> Excerpted passage
--- START ---

Archive for the ‘Economy’ Category
Annual Report Reveals Big Increase in Trade
By Father John Flynn, L.C.
ROME, JULY 9, 2007 (Zenit.org).- World military expenditure grew 3.5% in 2006, reaching $1,204 billion. On June 11 the Stockholm International Peace Research Institute published the latest edition of its annual yearbook that provides an ample panorama of armaments and global security issues.
Last year’s increase means that between 1997-2006 world military expenditure rose by 37%. Moreover, almost 50% more conventional weapons were transferred internationally in 2006 than in 2002.
Elisabeth Sköns, one of those involved in writing the report, commented: “It is worth asking how cost-effective military expenditure is as a way of increasing the security of human lives, if we talk about avoiding premature deaths and disability due to current dangers.”
“For example, we know that millions of lives could be saved through basic health interventions that would cost a fraction of what the world spends on military forces every year,” she said in a press release accompanying the report’s publication.
The report pointed out that world military expenditure is unevenly distributed to an extreme degree. In 2006, the 15 countries with the highest spending accounted for 83% of the global total. The United States spent $528.7 billion. Military spending by the U.S. has increased sharply due to the cost of operations in Afghanistan and Iraq.

--- END ---

> Set of tasks
- a) Revise the article on military expenditure from "The report pointed" down to "Afghanistan and Iraq.", replacing "sharply" with "significantly".
- b) List every percentage figure given in the article on military expenditure.
- c) Carry on the article on military expenditure from its final sentence.
The items in the dataset have no connection to the article on military expenditure.

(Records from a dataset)
--- START ---

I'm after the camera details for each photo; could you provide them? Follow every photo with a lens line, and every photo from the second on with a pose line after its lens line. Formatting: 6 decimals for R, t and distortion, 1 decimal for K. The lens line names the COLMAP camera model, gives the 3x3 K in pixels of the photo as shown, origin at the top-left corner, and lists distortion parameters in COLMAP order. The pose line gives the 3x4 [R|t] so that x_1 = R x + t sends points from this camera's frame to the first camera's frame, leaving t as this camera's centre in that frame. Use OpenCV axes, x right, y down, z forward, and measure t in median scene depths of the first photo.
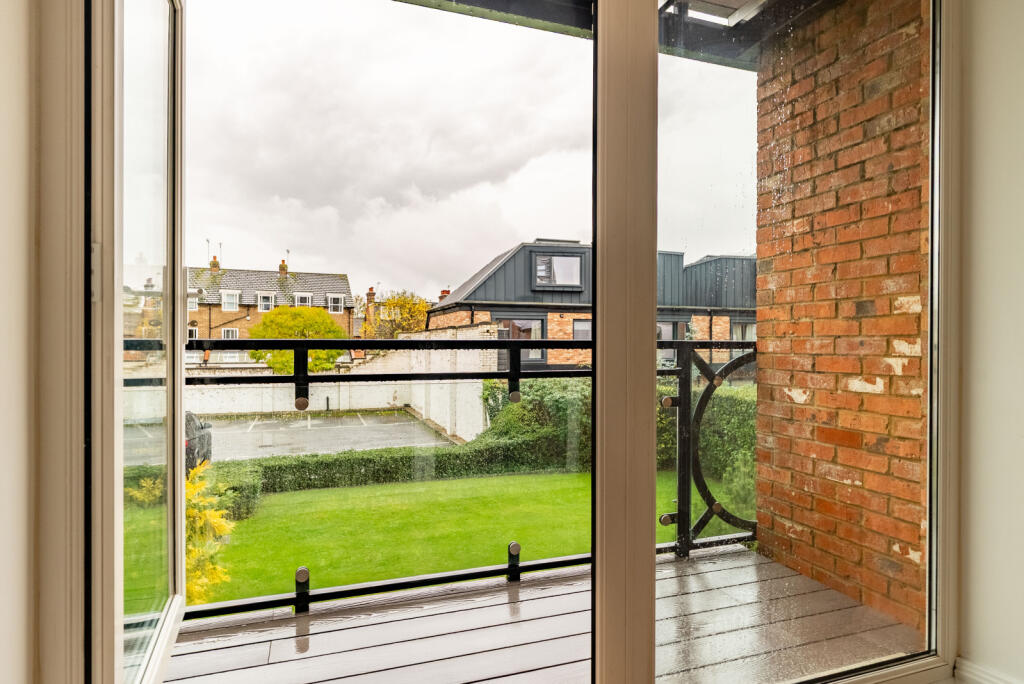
lens RADIAL K [[578.7, 0, 512.0], [0, 578.7, 342.0], [0, 0, 1]] dist [-0.003585, -0.000856]
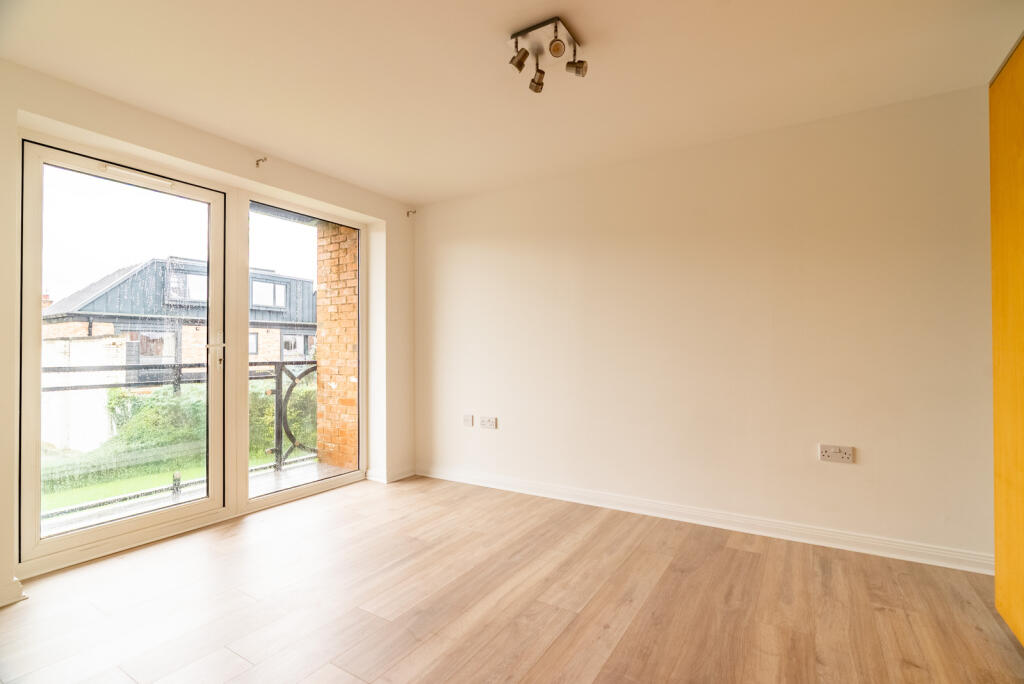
lens RADIAL K [[482.5, 0, 512.0], [0, 482.5, 342.0], [0, 0, 1]] dist [0.000583, 0.000628]
pose [[0.786168, 0.002904, 0.618006, -0.022911], [0.005927, 0.999908, -0.012238, -0.009901], [-0.617985, 0.013284, 0.786078, -0.186439]]
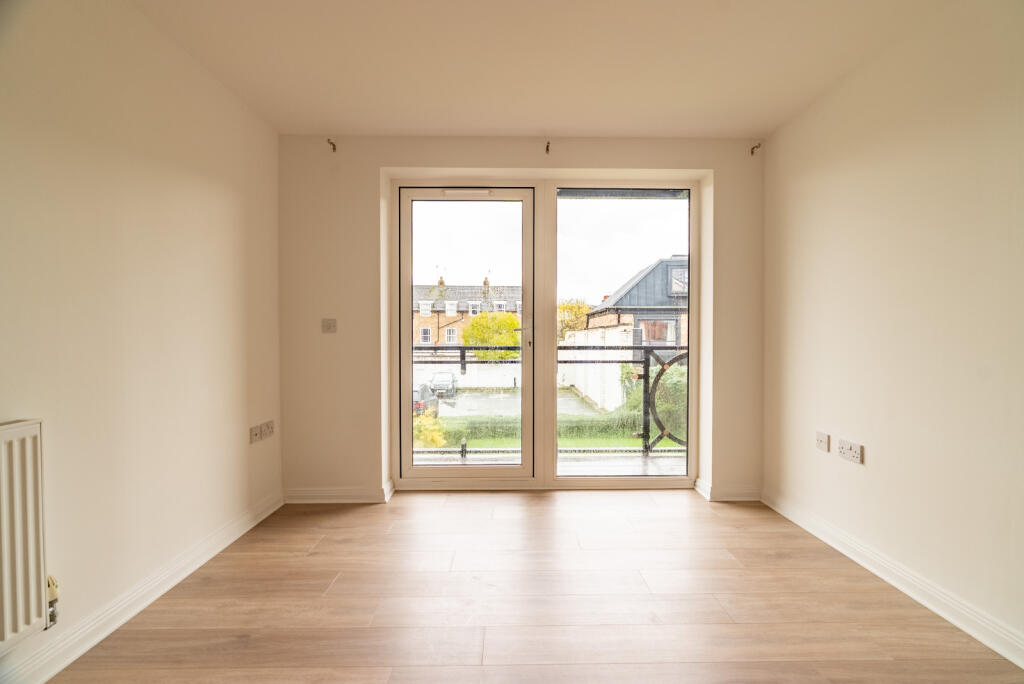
lens RADIAL K [[471.5, 0, 512.0], [0, 471.5, 342.0], [0, 0, 1]] dist [-0.002506, -0.000110]
pose [[0.946554, 0.000091, -0.322547, 0.088171], [0.003882, 0.999924, 0.011674, -0.008097], [0.322523, -0.012303, 0.946482, -0.152092]]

--- END ---

> Responses by item number
- a)
The report pointed out that world military expenditure is unevenly distributed to an extreme degree. In 2006, the 15 countries with the highest spending accounted for 83% of the global total. The United States spent $528.7 billion. Military spending by the U.S. has increased significantly due to the cost of operations in Afghanistan and Iraq.

- b) 3.5%, 37%, almost 50%, 83%

- c)
The report noted that in 2006 China’s military expenditure continued to increase rapidly, reaching $49.5 billion. For the first time it surpassed that of Japan ($43.7 billion), thus making China the biggest military spender in Asia and the fourth biggest in the world. In fact, Japan decreased its military spending last year, for the fifth consecutive year. India was the third biggest spender in Asia, at $23.9 billion.
The arms sales of the 100 largest arms-producing companies in the world (figures for 2005) increased by 3% in real terms compared to 2004, and by 18% for 2002. American companies dominate the top 100 with 40 U.S. firms accounting for 63% of the groups’ arms sales of $290 billion in 2005.
Some 32 Western European companies accounted for another 29% and 9 Russian companies for 2%. Companies based in Japan, Israel and India, in descending order, accounted for most of the remaining 6% of world arms sales.
The report explained that an important factor behind changes in the arms industry is the high and rising costs of advanced weapon systems. In fact, most governments cannot afford to maintain their current levels of arms procurement due to the increasing costs.
In terms of the international trade in conventional arms, the United States and Russia were the largest suppliers in the five-year period of 2002-2006, each accounting for around 30% of global deliveries. Exports from European Union members to non-European Union countries accounted for just over 20% arms delivered. The list of the top-10 arms importers is headed by China and India, but there were also five Middle Eastern countries in the top 10.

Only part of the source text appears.